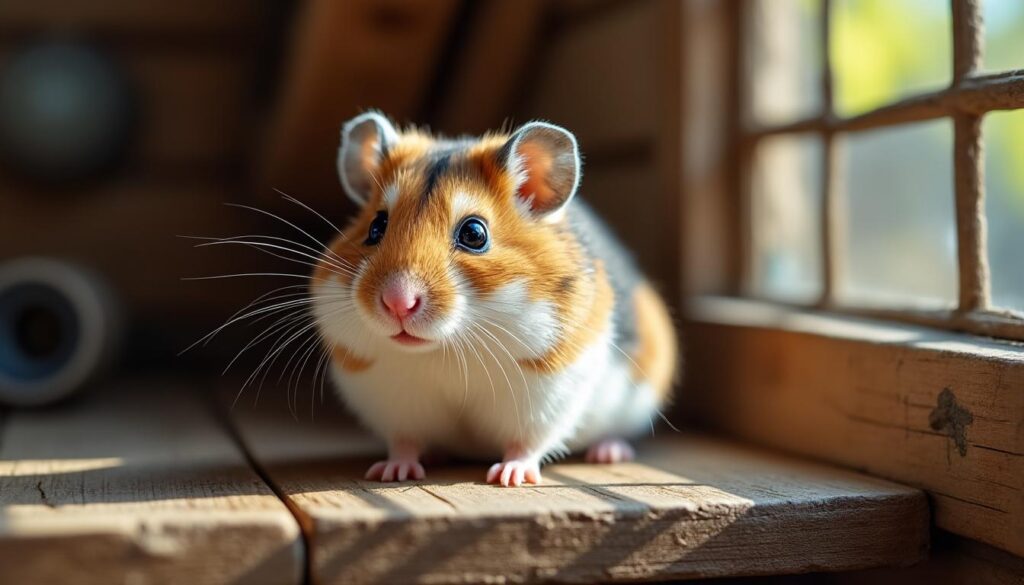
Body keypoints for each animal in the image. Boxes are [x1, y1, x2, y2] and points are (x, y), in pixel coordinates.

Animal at [312, 112, 678, 487]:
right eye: (376, 227)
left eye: (474, 234)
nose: (397, 302)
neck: (446, 350)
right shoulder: (390, 399)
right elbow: (404, 442)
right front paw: (390, 473)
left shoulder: (547, 395)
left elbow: (526, 443)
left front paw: (509, 478)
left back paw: (607, 452)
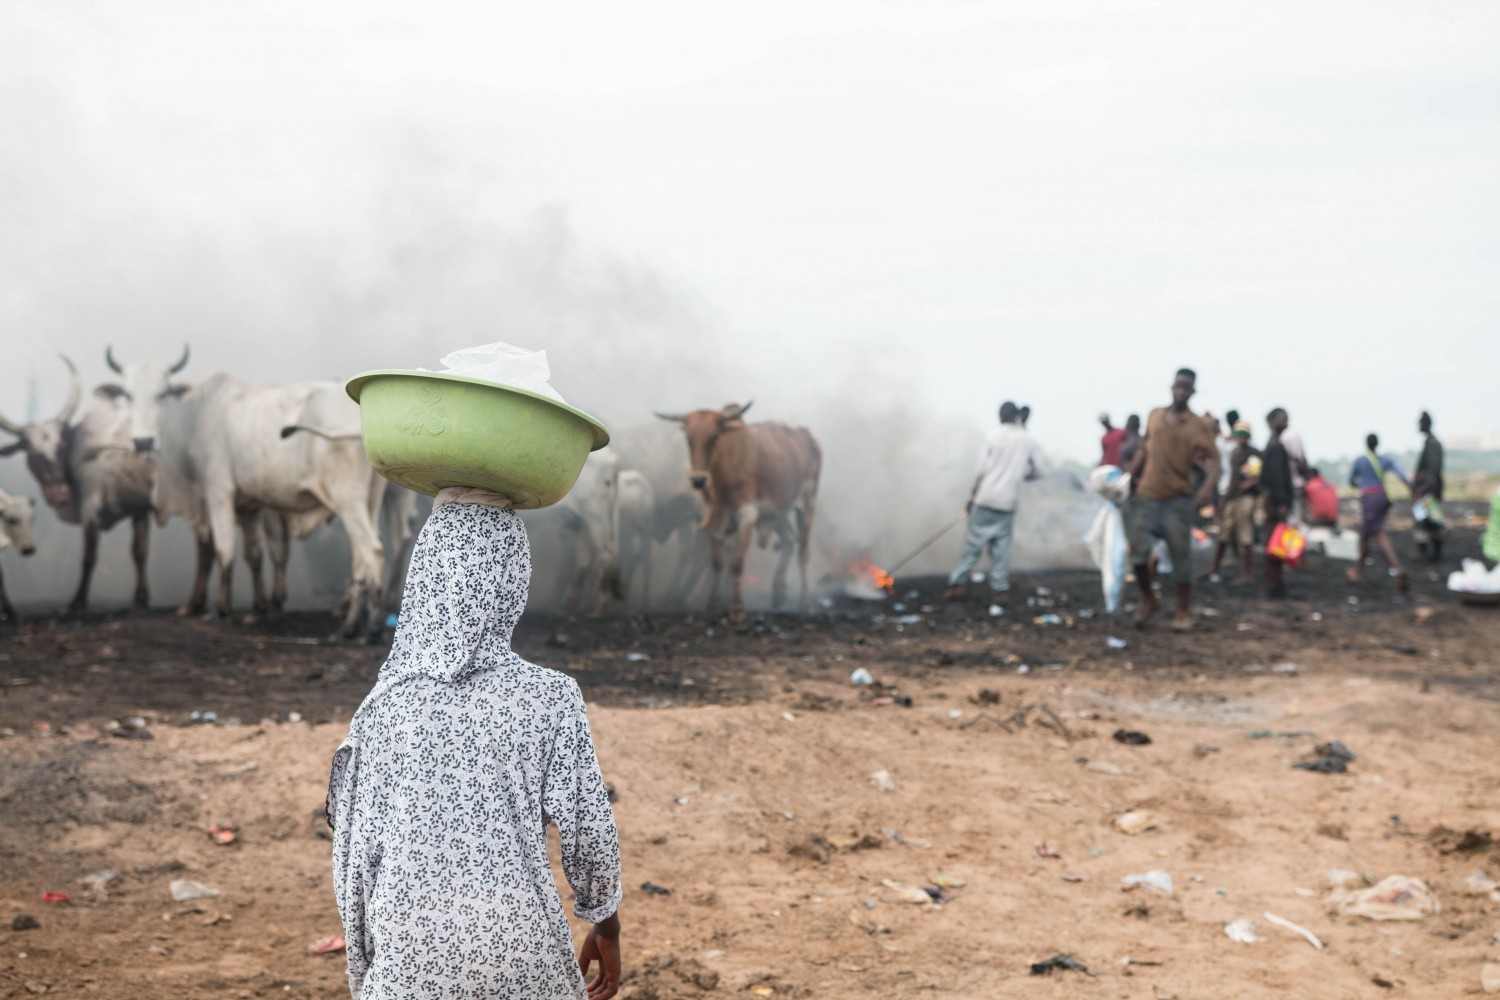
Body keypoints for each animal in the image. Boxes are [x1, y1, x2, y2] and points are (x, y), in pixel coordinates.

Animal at [104, 347, 387, 638]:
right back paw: (355, 624)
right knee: (362, 560)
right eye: (127, 394)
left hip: (347, 500)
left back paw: (363, 627)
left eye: (162, 394)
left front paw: (221, 609)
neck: (198, 415)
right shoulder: (249, 506)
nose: (143, 441)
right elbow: (253, 554)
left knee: (372, 552)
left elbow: (224, 549)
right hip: (369, 501)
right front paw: (259, 609)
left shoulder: (219, 492)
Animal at [657, 401, 822, 617]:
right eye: (689, 438)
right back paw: (778, 592)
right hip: (779, 510)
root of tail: (808, 435)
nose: (698, 479)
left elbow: (736, 562)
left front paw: (736, 607)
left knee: (803, 552)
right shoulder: (714, 518)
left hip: (807, 503)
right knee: (788, 541)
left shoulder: (747, 514)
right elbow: (718, 561)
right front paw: (713, 604)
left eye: (715, 436)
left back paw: (805, 603)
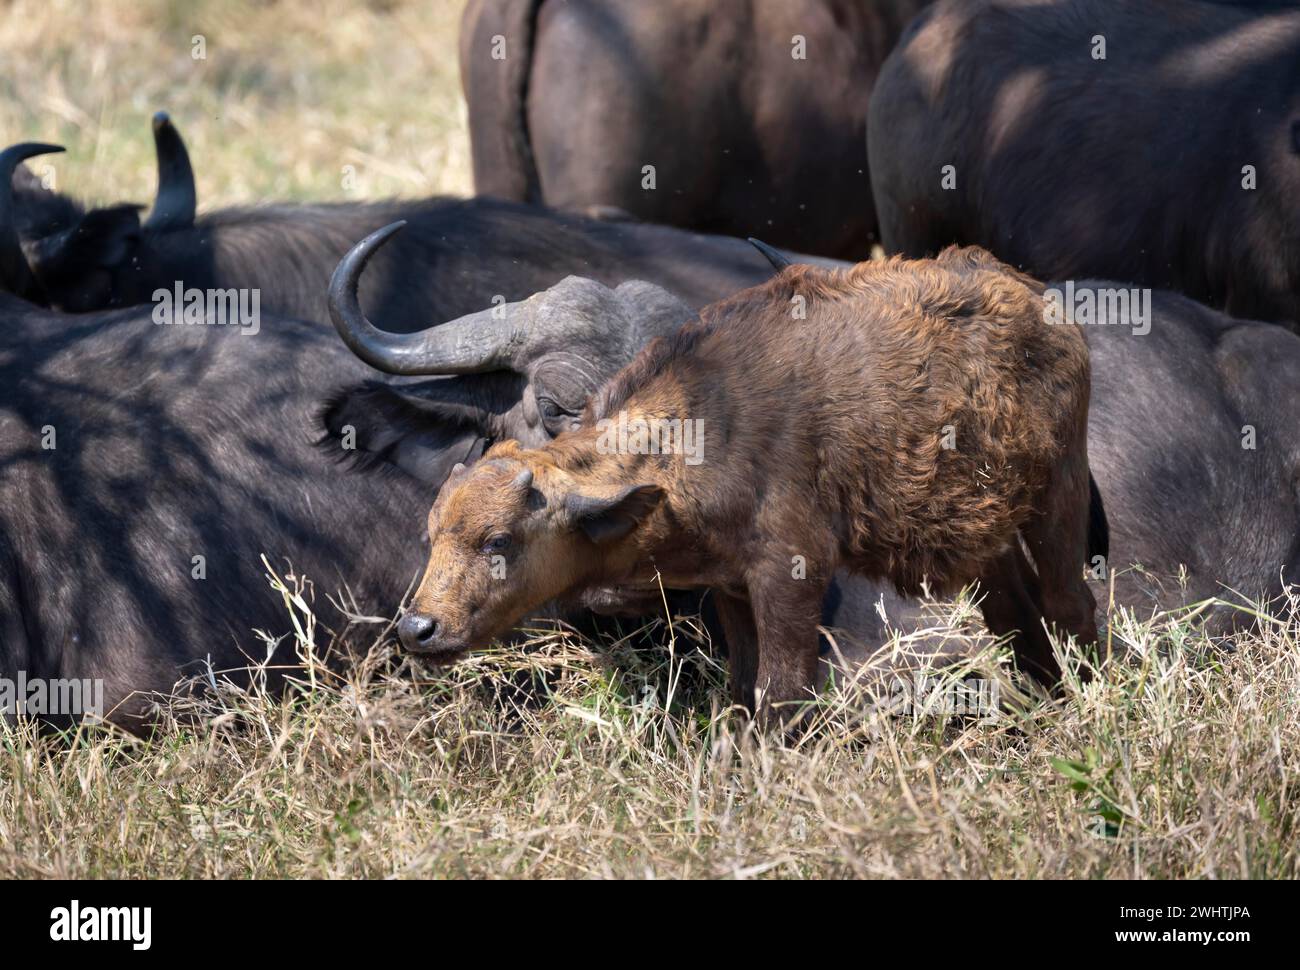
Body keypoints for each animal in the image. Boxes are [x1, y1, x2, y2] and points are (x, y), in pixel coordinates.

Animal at [380, 246, 1104, 717]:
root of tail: (1031, 295)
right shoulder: (729, 584)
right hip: (985, 531)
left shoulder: (792, 576)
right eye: (433, 534)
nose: (417, 628)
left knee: (1070, 603)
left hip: (1059, 495)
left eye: (499, 541)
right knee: (1012, 613)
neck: (702, 429)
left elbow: (781, 696)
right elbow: (741, 692)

• Activity: Show the lines of the entries that include the string "elbow", copying each in full.

• Problem solution:
right elbow: (404, 442)
left elbow: (526, 443)
right elbow: (253, 554)
left elbow: (224, 549)
left elbow: (736, 562)
right elbow: (718, 561)
left elbow: (781, 696)
right elbow: (741, 692)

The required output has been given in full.